**Directions for this task**
Find each line in the records below that contains the word "number", and copy those lines.

**Source information**
——————————

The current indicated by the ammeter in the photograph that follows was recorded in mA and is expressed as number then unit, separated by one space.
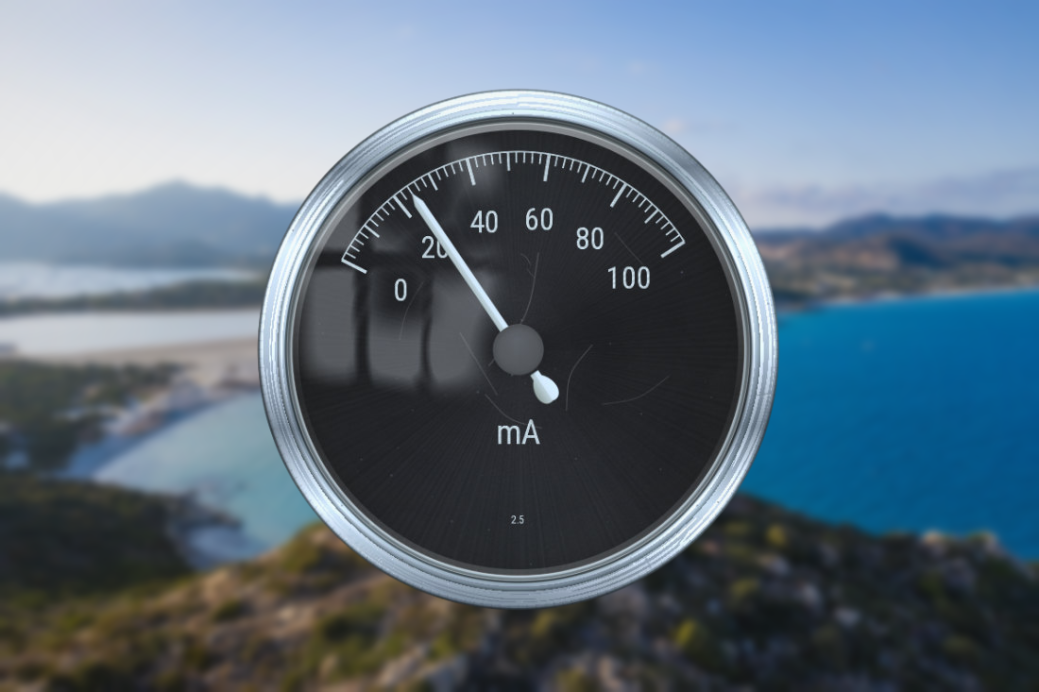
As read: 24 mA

——————————

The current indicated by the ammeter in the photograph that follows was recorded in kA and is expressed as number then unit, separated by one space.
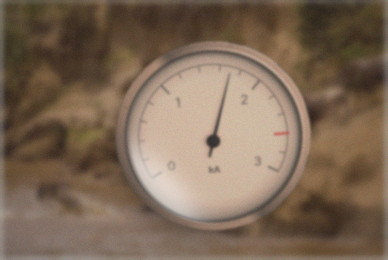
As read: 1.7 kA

——————————

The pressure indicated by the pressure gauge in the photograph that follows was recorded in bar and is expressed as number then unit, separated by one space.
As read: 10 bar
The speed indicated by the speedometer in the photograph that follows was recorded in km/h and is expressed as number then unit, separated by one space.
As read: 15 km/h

——————————

**Written answer**
The current indicated by the ammeter in the photograph that follows was recorded in mA and is expressed as number then unit, separated by one space.
The current indicated by the ammeter in the photograph that follows was recorded in kA and is expressed as number then unit, separated by one space.
The pressure indicated by the pressure gauge in the photograph that follows was recorded in bar and is expressed as number then unit, separated by one space.
The speed indicated by the speedometer in the photograph that follows was recorded in km/h and is expressed as number then unit, separated by one space.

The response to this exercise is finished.